Druga obserwacja to zwrócenie uwagi, że upiększanie zawsze miało częściowo wymiar religijny:
Let’s go back to the beginning and talk about makeup’s original purpose — for the ancient Egyptians, makeup was used as a form of worship. It was used in religious ceremonies. People wore it to reflect whatever traits they believed their gods and goddesses to have. The same idea is embedded in Christianity — you know, we’re all “made in the image of God.” Part of this urge within us, the urge to embody beauty, is still that: to reflect the image of your God.
To ciekawe pytanie, czy w tej optyce portrety Lensa AI to współczesna odsłona starożytnego dążenia do naśladowania naszych bogów, czy hołd na ołtarzu nowych bóstw - technologii, która przewyższa nas, bo nie posiada ciała?

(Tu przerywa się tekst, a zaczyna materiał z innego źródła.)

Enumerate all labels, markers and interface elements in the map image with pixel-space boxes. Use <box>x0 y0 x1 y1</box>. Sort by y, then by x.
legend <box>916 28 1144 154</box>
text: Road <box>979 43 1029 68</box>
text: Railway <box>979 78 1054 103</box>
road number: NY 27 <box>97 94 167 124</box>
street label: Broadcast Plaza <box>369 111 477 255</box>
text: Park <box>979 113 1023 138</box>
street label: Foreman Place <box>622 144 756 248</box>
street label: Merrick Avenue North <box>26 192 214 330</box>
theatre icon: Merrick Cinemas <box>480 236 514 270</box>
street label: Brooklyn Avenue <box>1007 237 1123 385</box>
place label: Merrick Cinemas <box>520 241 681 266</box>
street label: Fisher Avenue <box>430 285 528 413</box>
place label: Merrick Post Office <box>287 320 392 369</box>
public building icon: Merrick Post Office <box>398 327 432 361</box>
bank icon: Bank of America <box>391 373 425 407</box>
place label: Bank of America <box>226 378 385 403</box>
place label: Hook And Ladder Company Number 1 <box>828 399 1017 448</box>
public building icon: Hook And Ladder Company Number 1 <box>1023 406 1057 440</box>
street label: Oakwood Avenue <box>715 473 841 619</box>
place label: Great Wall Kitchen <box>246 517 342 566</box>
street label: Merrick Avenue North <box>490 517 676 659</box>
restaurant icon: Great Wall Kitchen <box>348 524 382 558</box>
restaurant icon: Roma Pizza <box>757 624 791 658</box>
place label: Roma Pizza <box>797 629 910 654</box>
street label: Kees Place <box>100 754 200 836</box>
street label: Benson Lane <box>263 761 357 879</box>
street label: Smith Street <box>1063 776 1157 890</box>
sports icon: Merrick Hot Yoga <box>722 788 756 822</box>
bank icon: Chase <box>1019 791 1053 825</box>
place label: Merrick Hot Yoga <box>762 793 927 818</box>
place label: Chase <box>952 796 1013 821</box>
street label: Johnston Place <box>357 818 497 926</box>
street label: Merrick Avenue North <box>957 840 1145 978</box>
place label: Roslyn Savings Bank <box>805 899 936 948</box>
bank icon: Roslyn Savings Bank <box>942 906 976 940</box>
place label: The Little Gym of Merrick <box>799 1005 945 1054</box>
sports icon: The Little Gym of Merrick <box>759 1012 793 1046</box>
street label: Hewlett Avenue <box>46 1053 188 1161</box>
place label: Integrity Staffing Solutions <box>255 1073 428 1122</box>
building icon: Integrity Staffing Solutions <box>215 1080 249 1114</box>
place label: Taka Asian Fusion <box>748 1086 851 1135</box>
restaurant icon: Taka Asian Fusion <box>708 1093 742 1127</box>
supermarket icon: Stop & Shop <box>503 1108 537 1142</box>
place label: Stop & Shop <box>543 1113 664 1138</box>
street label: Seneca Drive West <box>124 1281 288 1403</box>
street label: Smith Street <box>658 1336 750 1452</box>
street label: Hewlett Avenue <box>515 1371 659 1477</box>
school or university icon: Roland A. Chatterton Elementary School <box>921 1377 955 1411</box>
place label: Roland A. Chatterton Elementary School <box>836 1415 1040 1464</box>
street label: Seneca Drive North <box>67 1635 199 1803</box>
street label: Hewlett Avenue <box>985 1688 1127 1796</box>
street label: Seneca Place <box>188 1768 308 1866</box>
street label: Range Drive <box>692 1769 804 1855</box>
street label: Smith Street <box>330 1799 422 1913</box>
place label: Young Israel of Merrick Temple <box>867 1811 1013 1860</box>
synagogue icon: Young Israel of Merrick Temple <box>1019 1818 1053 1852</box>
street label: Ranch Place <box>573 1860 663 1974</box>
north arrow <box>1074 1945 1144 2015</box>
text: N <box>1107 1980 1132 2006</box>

Na marginesie zauważmy jak w technologicznym dyskursie wciąż mocno zakorzeniony jest ten chrześcijańsko-platoński i kartezjański dualizm duszy (świadomości) i ciała.
Zarówno w obszarze sprawczości umysłu względem ciała (“kontroluję w pełni moje ciało”) jak i w rozważaniach nad sztuczną inteligencją dominuje milczące założenie, że do osiągnięcia przez maszynę świadomości na miarę człowieka nie trzeba ciała i doświadczenia organów, bo takowa może istnieć w oderwaniu od fizyczności i z dala od np. unikalnie wspólnototwórczego dla gatunku ludzkiego doświadczenia nadepnięcia na klocek Lego.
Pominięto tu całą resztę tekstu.